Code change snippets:
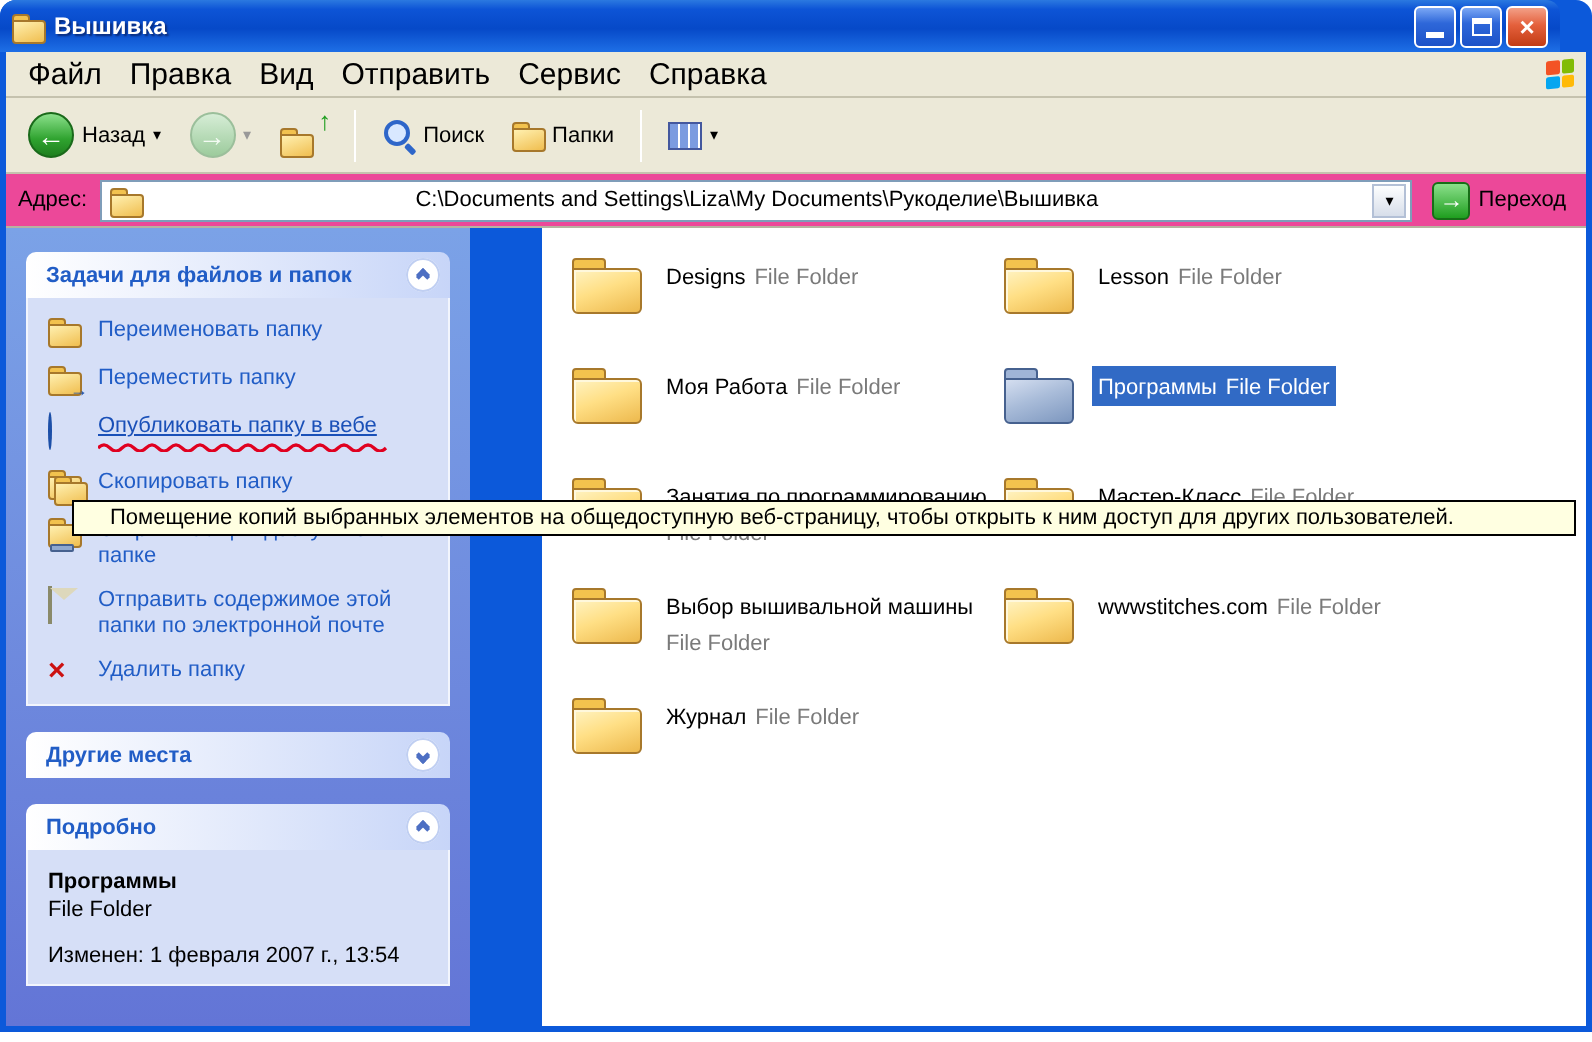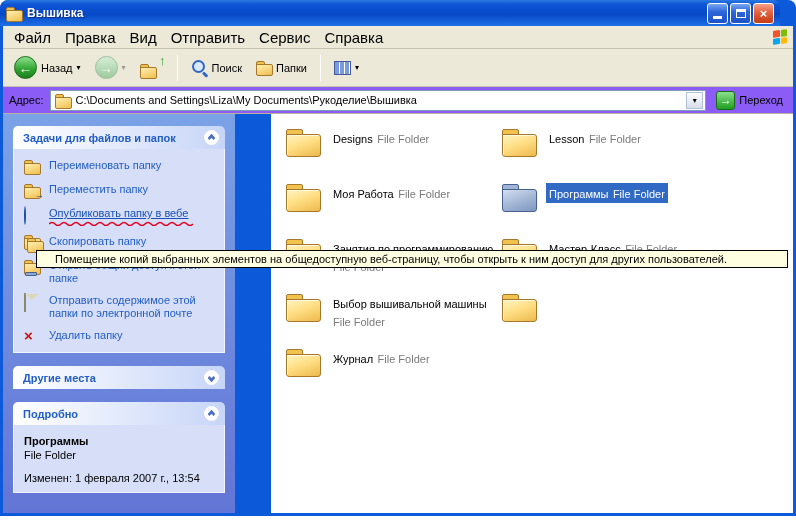--- a/index.html
+++ b/index.html
@@ -55,22 +55,22 @@
     background:repeating-linear-gradient(90deg,#7B9BE0 0 4px, #fff 4px 5px); }
 
   
   .mf { position:relative; width:16px; height:13px; display:inline-block; }
   .mf::before { content:""; position:absolute; left:0; top:0; width:7px; height:5px;
     background:#F2C24E; border:1px solid #A7782B; border-radius:2px 2px 0 0; }
   .mf::after { content:""; position:absolute; left:0; top:3px; width:15px; height:10px;
     background:linear-gradient(160deg,#FFF0B0 0%, #F0BE4F 100%); border:1px solid #A7782B; border-radius:1px 2px 2px 2px; }
 
   
-  .addressbar { position:absolute; left:3px; right:3px; top:87px; height:27px; background:#8b5cf6;
-    border-bottom:1px solid #B7B3A0; display:flex; align-items:center; padding:0 6px; gap:6px; }
+  .addressbar { position:absolute; left:3px; right:3px; top:87px; height:27px; background:#ec4899;
+    border-bottom:1px solid #B7B3A0; display:flex; align-items:center; padding:0 6px; gap:6px;text-align:center; }
   .addr-label { font-size:11px; color:#000; }
   .addr-input { flex:1; height:21px; background:#fff; border:1px solid #7F9DB9; display:flex; align-items:center; padding:0 2px 0 4px; gap:5px; }
   .addr-text { flex:1; font-size:11px; color:#000; white-space:nowrap; overflow:hidden; }
   .addr-dd { width:17px; height:17px; background:linear-gradient(180deg,#FDFEFE,#D7DEEA); border:1px solid #B3C0D6;
     display:flex; align-items:center; justify-content:center; font-size:8px; cursor:pointer; }
   .go-btn { display:flex; align-items:center; gap:4px; font-size:11px; color:#000; padding:2px 4px; cursor:pointer; }
   .go-icon { width:19px; height:19px; border-radius:3px; background:linear-gradient(180deg,#8BE08B,#1F9E1F);
     border:1px solid #176E17; color:#fff; font-weight:bold; display:flex; align-items:center; justify-content:center; font-size:12px; }
 
   
@@ -355,20 +355,24 @@
         </div>
         <div class="file-item">
           <span class="fldr"></span>
           <span class="file-text">
             <span class="file-name">Мастер-Класс</span>
             <span class="file-type">File Folder</span>
           </span>
         </div>
         <div class="file-item">
           <span class="fldr"></span>
+          <span class="file-text">
+            <span class="file-name">wwwstitches.com</span>
+            <span class="file-type">File Folder</span>
+          </span>
         </div>
       </div>
 
     </div>
   </div>
 
   <div class="tooltip">Помещение копий выбранных элементов на общедоступную веб-страницу, чтобы открыть к ним доступ для других пользователей.</div>
 
 </div>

### ACTIVITY
All of the records above should be returned exactly, though the pictures should not.

### SOLUTION TO THIS EXERCISE
--- a/index.html
+++ b/index.html
@@ -55,22 +55,22 @@
     background:repeating-linear-gradient(90deg,#7B9BE0 0 4px, #fff 4px 5px); }
 
   
   .mf { position:relative; width:16px; height:13px; display:inline-block; }
   .mf::before { content:""; position:absolute; left:0; top:0; width:7px; height:5px;
     background:#F2C24E; border:1px solid #A7782B; border-radius:2px 2px 0 0; }
   .mf::after { content:""; position:absolute; left:0; top:3px; width:15px; height:10px;
     background:linear-gradient(160deg,#FFF0B0 0%, #F0BE4F 100%); border:1px solid #A7782B; border-radius:1px 2px 2px 2px; }
 
   
-  .addressbar { position:absolute; left:3px; right:3px; top:87px; height:27px; background:#8b5cf6;
-    border-bottom:1px solid #B7B3A0; display:flex; align-items:center; padding:0 6px; gap:6px; }
+  .addressbar { position:absolute; left:3px; right:3px; top:87px; height:27px; background:#ec4899;
+    border-bottom:1px solid #B7B3A0; display:flex; align-items:center; padding:0 6px; gap:6px;text-align:center; }
   .addr-label { font-size:11px; color:#000; }
   .addr-input { flex:1; height:21px; background:#fff; border:1px solid #7F9DB9; display:flex; align-items:center; padding:0 2px 0 4px; gap:5px; }
   .addr-text { flex:1; font-size:11px; color:#000; white-space:nowrap; overflow:hidden; }
   .addr-dd { width:17px; height:17px; background:linear-gradient(180deg,#FDFEFE,#D7DEEA); border:1px solid #B3C0D6;
     display:flex; align-items:center; justify-content:center; font-size:8px; cursor:pointer; }
   .go-btn { display:flex; align-items:center; gap:4px; font-size:11px; color:#000; padding:2px 4px; cursor:pointer; }
   .go-icon { width:19px; height:19px; border-radius:3px; background:linear-gradient(180deg,#8BE08B,#1F9E1F);
     border:1px solid #176E17; color:#fff; font-weight:bold; display:flex; align-items:center; justify-content:center; font-size:12px; }
 
   
@@ -355,20 +355,24 @@
         </div>
         <div class="file-item">
           <span class="fldr"></span>
           <span class="file-text">
             <span class="file-name">Мастер-Класс</span>
             <span class="file-type">File Folder</span>
           </span>
         </div>
         <div class="file-item">
           <span class="fldr"></span>
+          <span class="file-text">
+            <span class="file-name">wwwstitches.com</span>
+            <span class="file-type">File Folder</span>
+          </span>
         </div>
       </div>
 
     </div>
   </div>
 
   <div class="tooltip">Помещение копий выбранных элементов на общедоступную веб-страницу, чтобы открыть к ним доступ для других пользователей.</div>
 
 </div>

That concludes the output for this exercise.